John Morton was the eldest of five sons born to Richard
Morton of Millborne St. Andrew and his wife, Cecilia Beauchamp in
either 1410, or 1420. His parentage has been described as mean, though
his family owned land and boasted an ancestor who had been Sherriff of
Nottingham under Edward III. Morton received his education at the
Benedictine Abbey of Cerne, where his uncle was most likely prior, and
he went on to study at Oxford’s Balliol College. His lot
there
was probably not a happy one. Students slept four to five in a room on
lumpy straw mattresses crawling with lice, and were served rotten meat
and fish. Riots over the food were common. No doubt he was glad when,
as Vice-Chancellor of Oxford University in 1446, he could enjoy a more
luxurious lifestyle.
In 1451, Morton received his doctorate in both canon and
civil law, with great distinction. Legal degrees have been described as
the golden road to a miter in 15-century England, and in
London’s
ecclesiastical courts, such as the Court of Arches, opportunity for
fame and riches abounded. Possessed of great talent, and even greater
ambition, Morton lost no time getting himself to London where he could
win the notice, and secure the patronage, of the mighty. With his
formidable mind and eloquent tongue, he quickly achieved his purpose
and came to the attention of Cardinal Bourchier, who in turn,
introduced him to King Henry. He was appointed chancellor of the
household of the young Prince of Wales, played a role in the infamous
‘Parliament of Devils’ that attainted the Yorkist
leaders,
and soon became one of Queen Margaret’s most trusted
advisors. It
was at this point in his life that the rich living of Blokesworth was
bestowed upon him. In 1460, the Battle of Towton brought his rising
star to an abrupt halt.
His biographer, Woodhouse, says he was most
certainly in attendance upon King Henry at the fatal defeat of the
Lancastrians at Towton, and that he probably defended his life with his
sword. We are told by the historian, Grafton, that ‘The
parson of
Blokesworth fled the realm with the queen and the prince and never
returned but to the field of Barnet.’ Morton appears to have
been
one of Margaret of Anjou’s two hundred attendants in Bruges,
where they were well-treated by the kind and generous Phillip the Good.
Their circumstances deteriorated later, however, when Queen Margaret
moved to France and she was subject to deprivations at the court of
Louis XI. This must have left Morton with a bitter taste for future
exile, and may have influenced his decision to submit to Edward IV
after Tewkesbury.
Under the Yorkist Sun, Morton’s star shot into
ascendancy again. He rose to prominence as Master of the Rolls, and for
a short while during the illness of Lord Chancellor Stillington, was
entrusted with the Great Seal. Edward also dispatched him on embassies
from Hungary to France, a sure mark of royal favor. The devious mind
and lack of scruples that was to serve him so well under Henry VII,
first displayed itself during this period. The historian Hook credits
Morton with devising the underhanded, and hated, system of benevolences
which Edward used to finance his invasion of France, and which he later
developed into his infamous ‘Morton’s
Fork’ argument
of Henry’s reign, enabling Tudor to extract money from rich
and
poor alike.

| Instructions |
[a] Transcribe the passage about John Morton, starting at "John Morton was" and ending at "luxurious lifestyle.".
[b] Decide whether each statement agrees with the passage about John Morton, giving yes or no with the deciding words quoted from it: (i) Morton received his doctorate in canon and civil law in 1451. (ii) Morton studied at a college in Cambridge. (iii) Queen Margaret's attendants in Bruges were treated poorly there.

Saved data entries
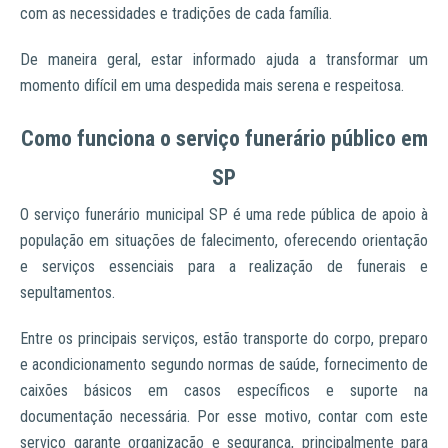
com as necessidades e tradições de cada família.
De maneira geral, estar informado ajuda a transformar um
momento difícil em uma despedida mais serena e respeitosa.
Como funciona o serviço funerário público em
SP
O serviço funerário municipal SP é uma rede pública de apoio à
população em situações de falecimento, oferecendo orientação
e serviços essenciais para a realização de funerais e
sepultamentos.
Entre os principais serviços, estão transporte do corpo, preparo
e acondicionamento segundo normas de saúde, fornecimento de
caixões básicos em casos específicos e suporte na
documentação necessária. Por esse motivo, contar com este
serviço garante organização e segurança, principalmente para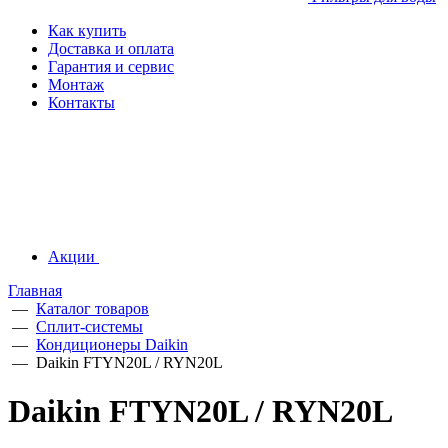
Как купить
Доставка и оплата
Гарантия и сервис
Монтаж
Контакты
Акции
Главная
—
Каталог товаров
—
Сплит-системы
—
Кондиционеры Daikin
—
Daikin FTYN20L / RYN20L
Daikin FTYN20L / RYN20L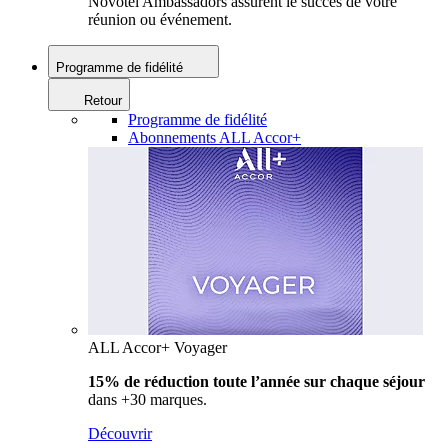
Novotel Ambassadors assurent le succès de votre
réunion ou événement.
Programme de fidélité
Retour
Programme de fidélité
Abonnements ALL Accor+
ALL Accor+ Voyager
15% de réduction toute l’année
sur chaque séjour
dans +30 marques.
Découvrir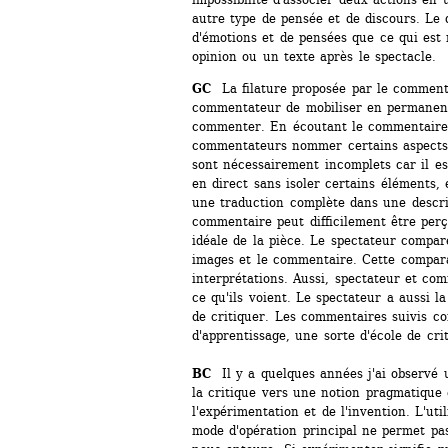
autre type de pensée et de discours. Le d
d'émotions et de pensées que ce qui est 
opinion ou un texte après le spectacle.
GC 
La filature proposée par le comment
commentateur de mobiliser en permanenc
commenter. En écoutant le commentaire, 
commentateurs nommer certains aspects 
sont nécessairement incomplets car il es
en direct sans isoler certains éléments, 
une traduction complète dans une descrip
commentaire peut difficilement être per
idéale de la pièce. Le spectateur compare 
images et le commentaire. Cette compar
interprétations. Aussi, spectateur et co
ce qu'ils voient. Le spectateur a aussi la
de critiquer. Les commentaires suivis cons
d'apprentissage, une sorte d'école de cri
BC 
Il y a quelques années j'ai observé
la critique vers une notion pragmatique 
l'expérimentation et de l'invention. L'uti
mode d'opération principal ne permet pa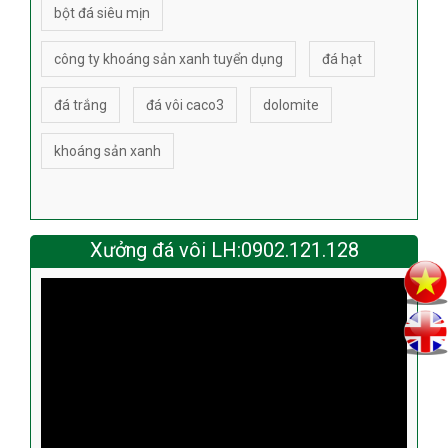
bột đá siêu mịn
công ty khoáng sản xanh tuyển dụng
đá hạt
đá trắng
đá vôi caco3
dolomite
khoáng sản xanh
Xưởng đá vôi LH:0902.121.128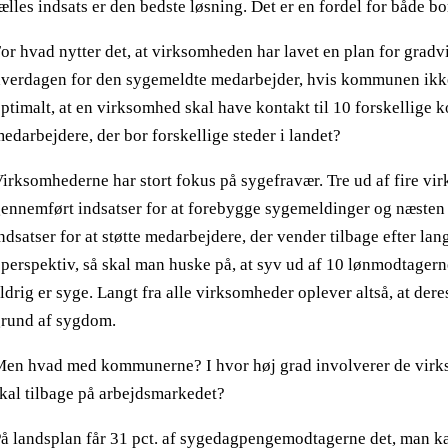
ælles indsats er den bedste løsning. Det er en fordel for både
or hvad nytter det, at virksomheden har lavet en plan for gradvi
verdagen for den sygemeldte medarbejder, hvis kommunen ikke
ptimalt, at en virksomhed skal have kontakt til 10 forskellige
edarbejdere, der bor forskellige steder i landet?
irksomhederne har stort fokus på sygefravær. Tre ud af fire vir
ennemført indsatser for at forebygge sygemeldinger og næsten
ndsatser for at støtte medarbejdere, der vender tilbage efter lang
 perspektiv, så skal man huske på, at syv ud af 10 lønmodtagern
ldrig er syge. Langt fra alle virksomheder oplever altså, at de
rund af sygdom.
en hvad med kommunerne? I hvor høj grad involverer de virk
kal tilbage på arbejdsmarkedet?
å landsplan får 31 pct. af sygedagpengemodtagerne det, man kal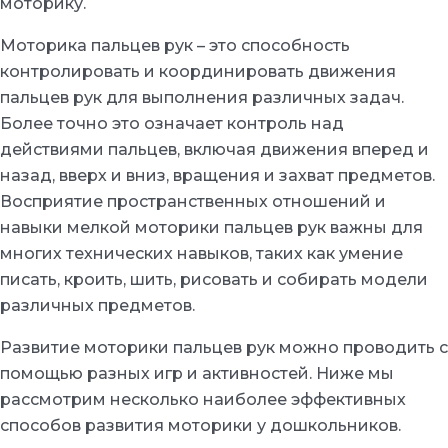
моторику.
Моторика пальцев рук – это способность
контролировать и координировать движения
пальцев рук для выполнения различных задач.
Более точно это означает контроль над
действиями пальцев, включая движения вперед и
назад, вверх и вниз, вращения и захват предметов.
Восприятие пространственных отношений и
навыки мелкой моторики пальцев рук важны для
многих технических навыков, таких как умение
писать, кроить, шить, рисовать и собирать модели
различных предметов.
Развитие моторики пальцев рук можно проводить с
помощью разных игр и активностей. Ниже мы
рассмотрим несколько наиболее эффективных
способов развития моторики у дошкольников.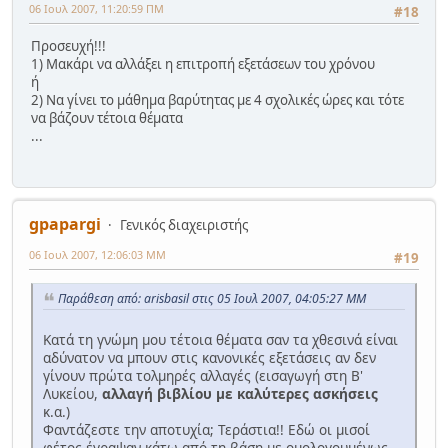
06 Ιουλ 2007, 11:20:59 ΠΜ
#18
Προσευχή!!!
1) Μακάρι να αλλάξει η επιτροπή εξετάσεων του χρόνου
ή
2) Να γίνει το μάθημα βαρύτητας με 4 σχολικές ώρες και τότε
να βάζουν τέτοια θέματα
...
gpapargi
Γενικός διαχειριστής
06 Ιουλ 2007, 12:06:03 ΜΜ
#19
Παράθεση από: arisbasil στις 05 Ιουλ 2007, 04:05:27 ΜΜ
Κατά τη γνώμη μου τέτοια θέματα σαν τα χθεσινά είναι
αδύνατον να μπουν στις κανονικές εξετάσεις αν δεν
γίνουν πρώτα τολμηρές αλλαγές (εισαγωγή στη Β'
Λυκείου,
αλλαγή βιβλίου με καλύτερες ασκήσεις
κ.α.)
Φαντάζεστε την αποτυχία; Τεράστια!! Εδώ οι μισοί
φέτος έγραψαν κάτω από τη βάση με ομολογουμένως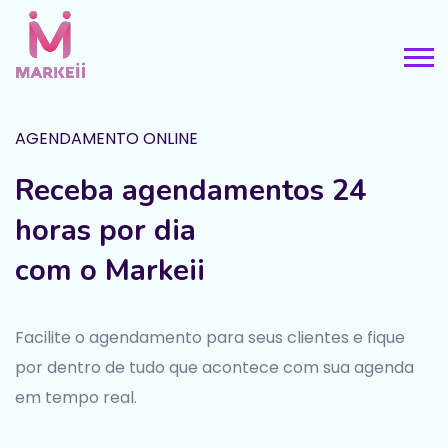
AGENDAMENTO ONLINE
Receba agendamentos 24
horas por dia
com o Markeii
Facilite o agendamento para seus clientes e fique
por dentro de tudo que acontece com sua agenda
em tempo real.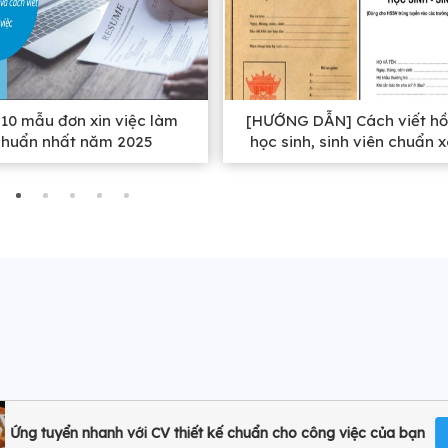
10 mẫu đơn xin việc làm
[HƯỚNG DẪN] Cách viết hồ
chuẩn nhất năm 2025
học sinh, sinh viên chuẩn 
nhất
Ứng tuyển nhanh với CV thiết kế chuẩn cho công việc của bạn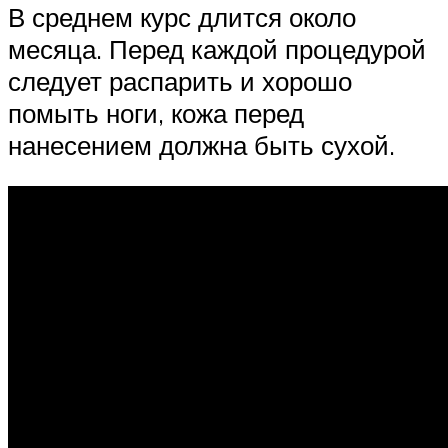
В среднем курс длится около
месяца. Перед каждой процедурой
следует распарить и хорошо
помыть ноги, кожа перед
нанесением должна быть сухой.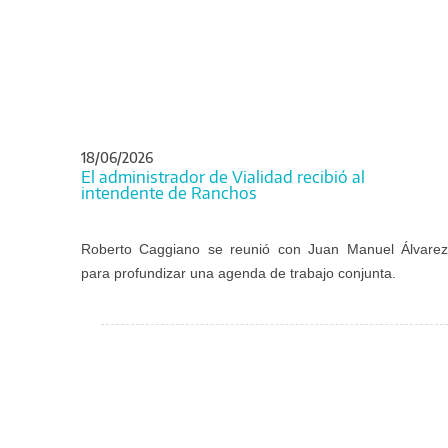
18/06/2026
El administrador de Vialidad recibió al
intendente de Ranchos
Roberto Caggiano se reunió con Juan Manuel Álvarez
para profundizar una agenda de trabajo conjunta.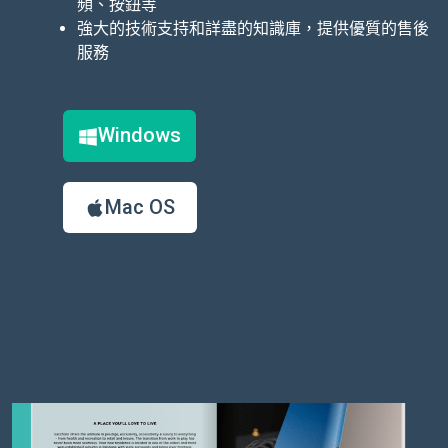
頻、按鈕等
強大的技術支持和詳盡的知識庫，提供優質的售後
服務
Windows
Mac OS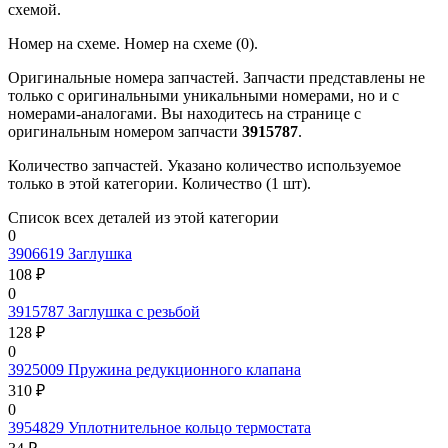
схемой.
Номер на схеме.
Номер на схеме (0).
Оригинальные номера запчастей.
Запчасти представлены не
только с оригинальными уникальными номерами, но и с
номерами-аналогами. Вы находитесь на странице с
оригинальным номером запчасти
3915787
.
Количество запчастей.
Указано количество используемое
только в этой категории. Количество (1 шт).
Список всех деталей из этой категории
0
3906619
Заглушка
108 ₽
0
3915787
Заглушка с резьбой
128 ₽
0
3925009
Пружина редукционного клапана
310 ₽
0
3954829
Уплотнительное кольцо термостата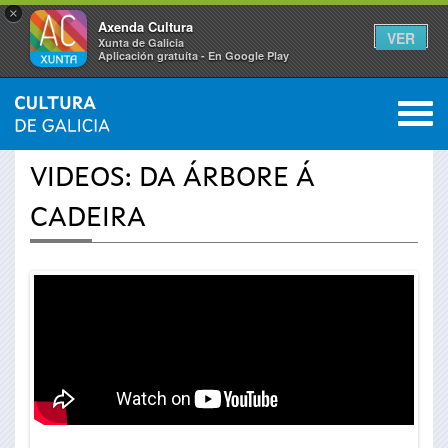
×
Axenda Cultura
VER
Xunta de Galicia
Aplicación gratuíta - En Google Play
Saltar al menú
M
INICIO
›
ACTUALIDADE
›
VÍDEOS
0
Vostede
VIDEOS: DA ÁRBORE Á
está
CADEIRA
aquí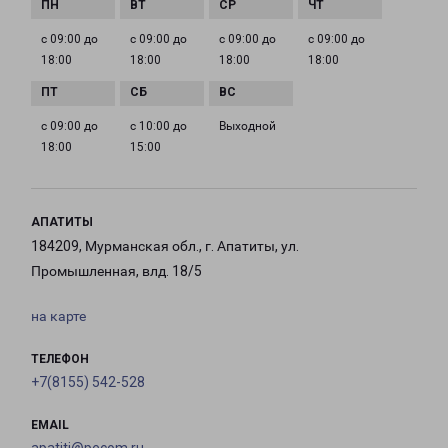
с 09:00 до
с 09:00 до
с 09:00 до
с 09:00 до
18:00
18:00
18:00
18:00
с 09:00 до
с 10:00 до
Выходной
18:00
15:00
АПАТИТЫ
184209, Мурманская обл., г. Апатиты, ул.
Промышленная, влд. 18/5
на карте
ТЕЛЕФОН
+7(8155) 542-528
EMAIL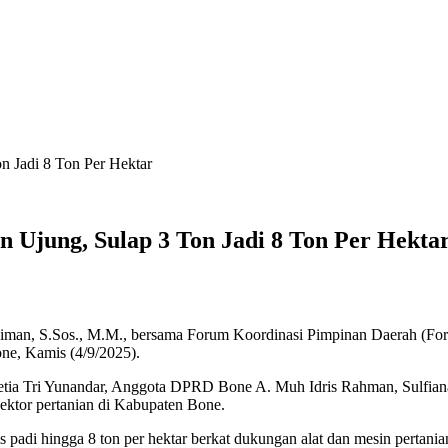
n Jadi 8 Ton Per Hektar
 Ujung, Sulap 3 Ton Jadi 8 Ton Per Hekta
man, S.Sos., M.M., bersama Forum Koordinasi Pimpinan Daerah (For
e, Kamis (4/9/2025).
 Detia Tri Yunandar, Anggota DPRD Bone A. Muh Idris Rahman, Sulfi
ektor pertanian di Kabupaten Bone.
 padi hingga 8 ton per hektar berkat dukungan alat dan mesin pertanian 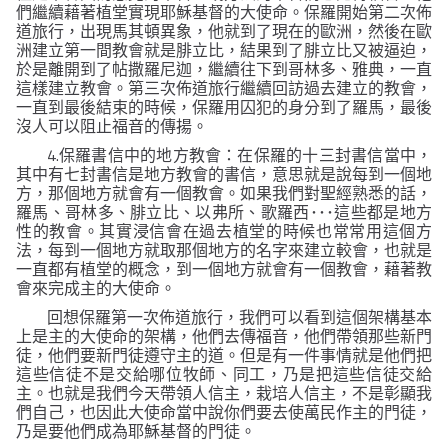
們繼續藉著植堂實現耶穌基督的大使命。保羅開始第二次佈
道旅行，出現馬其頓異象，他就到了現在的歐洲，然後在歐
洲建立第一間教會就是腓立比，結果到了腓立比又被逼迫，
於是離開到了帖撒羅尼迦，繼續往下到哥林多、雅典，一直
這樣建立教會。第三次佈道旅行繼續回訪過去建立的教會，
一直到最後結束的時候，保羅用囚犯的身分到了羅馬，最後
沒人可以阻止福音的傳揚。
4.
保羅書信中的地方教會：在保羅的十三封書信當中，
其中有七封書信是地方教會的書信，意思就是說每到一個地
方，那個地方就會有一個教會。如果我們對聖經熟悉的話，
羅馬、哥林多、腓立比、以弗所、歌羅西
･･･
這些都是地方
性的教會。其實浸信會在過去植堂的時候也常常用這個方
法，每到一個地方就取那個地方的名字來建立較會，也就是
一直都有植堂的概念，到一個地方就會有一個教會，藉著教
會來完成主的大使命。
回想保羅第一次佈道旅行，我們可以看到這個架構基本
上是主的大使命的架構，他們去傳福音，他們帶領那些新門
徒，他們要新門徒遵守主的道。但是有一件事情就是他們把
這些信徒不是交給哪位牧師、同工，乃是把這些信徒交給
主。也就是我們今天帶領人信主，栽培人信主，不是彰顯我
們自己，也因此大使命當中說你們要去使萬民作主的門徒，
乃是要他們成為耶穌基督的門徒。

| Results for each task |
[a]
John Morton was the eldest of five sons born to Richard
Morton of Millborne St. Andrew and his wife, Cecilia Beauchamp in
either 1410, or 1420. His parentage has been described as mean, though
his family owned land and boasted an ancestor who had been Sherriff of
Nottingham under Edward III. Morton received his education at the
Benedictine Abbey of Cerne, where his uncle was most likely prior, and
he went on to study at Oxford’s Balliol College. His lot
there
was probably not a happy one. Students slept four to five in a room on
lumpy straw mattresses crawling with lice, and were served rotten meat
and fish. Riots over the food were common. No doubt he was glad when,
as Vice-Chancellor of Oxford University in 1446, he could enjoy a more
luxurious lifestyle.

[b]
(i) Yes: "In 1451, Morton received his doctorate in both canon and civil law"
(ii) No: "he went on to study at Oxford’s Balliol College"
(iii) No: "where they were well-treated by the kind and generous Phillip the Good"